:: DATA EXTRACTS

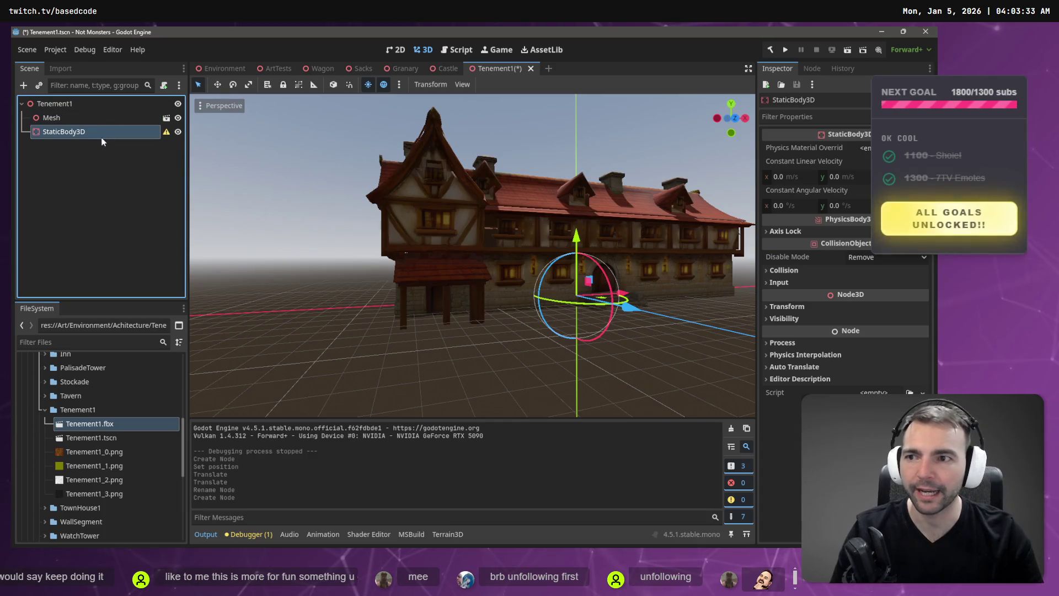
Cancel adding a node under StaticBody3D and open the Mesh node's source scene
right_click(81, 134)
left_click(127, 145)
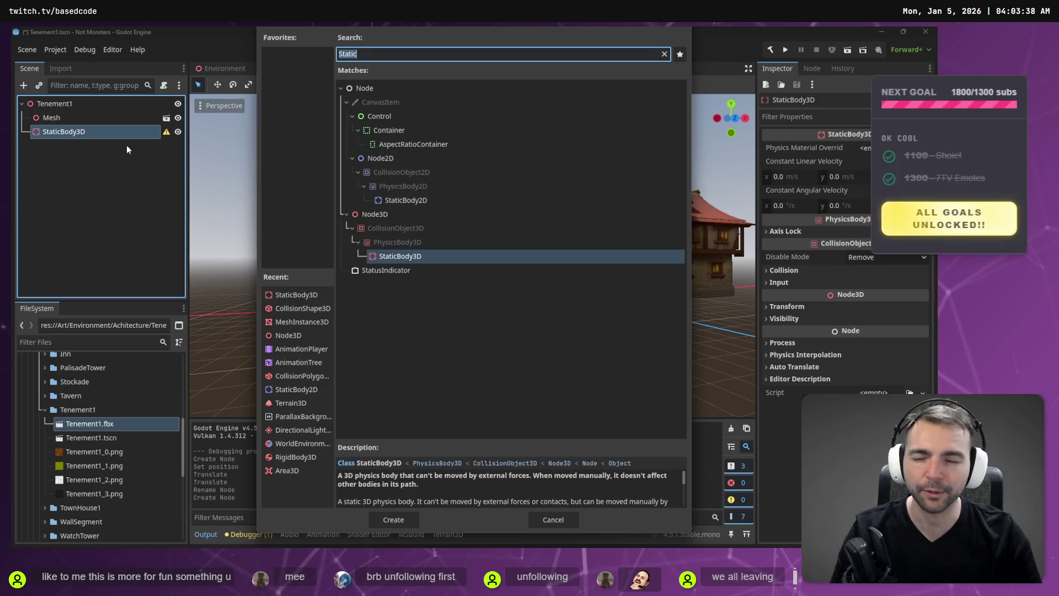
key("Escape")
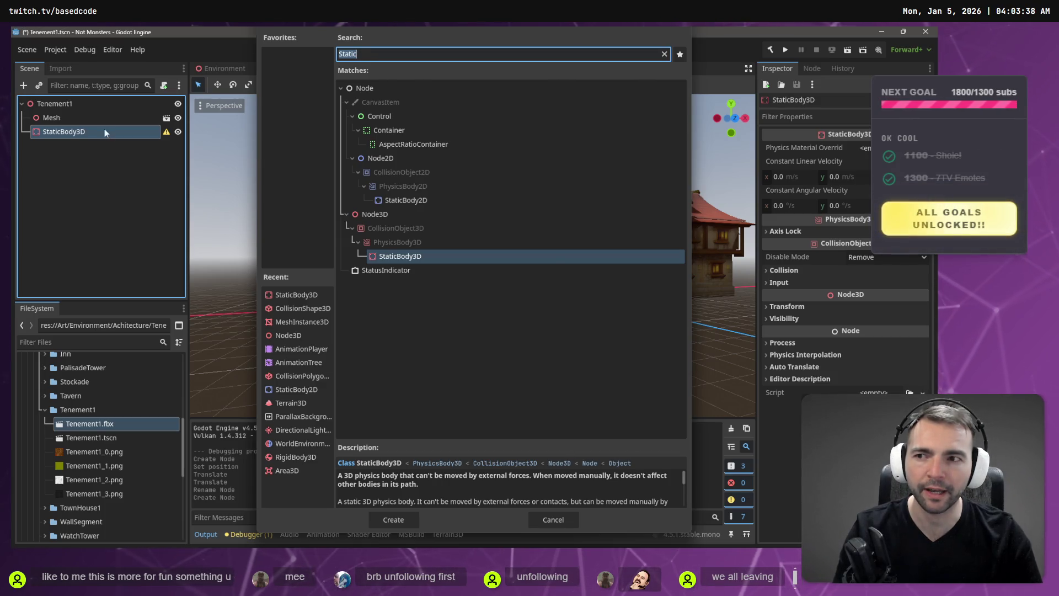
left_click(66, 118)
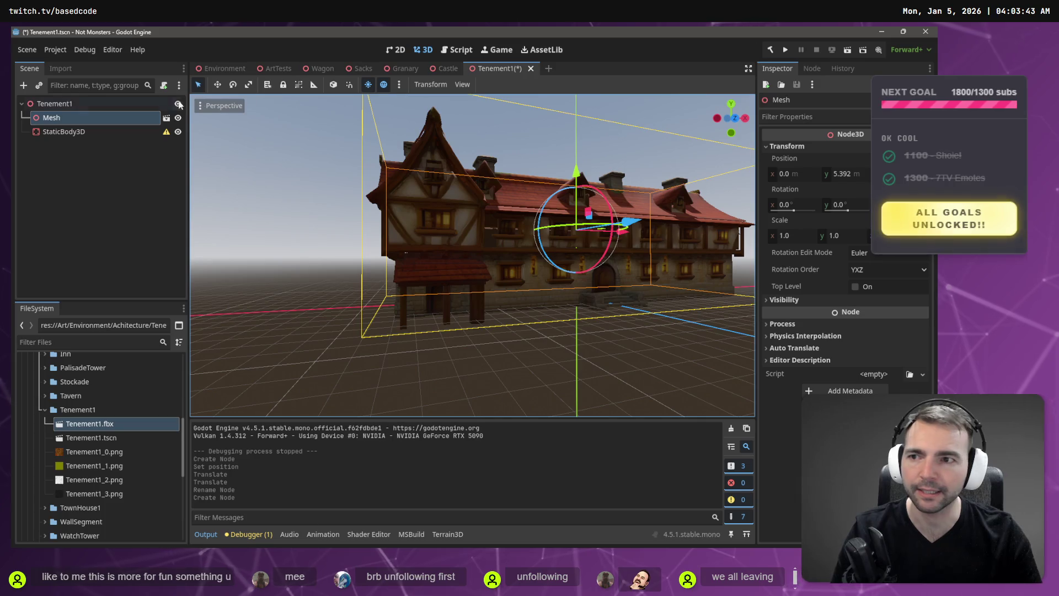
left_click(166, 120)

::::

*WHAT YOU HAVE TO DO*
Pictures stay out; everything else in the records gets copied exactly.

*SOLUTION TO THE EXERCISE*
Cancel adding a node under StaticBody3D and open the Mesh node's source scene
right_click(81, 134)
left_click(127, 145)
key("Escape")
left_click(66, 118)
left_click(166, 120)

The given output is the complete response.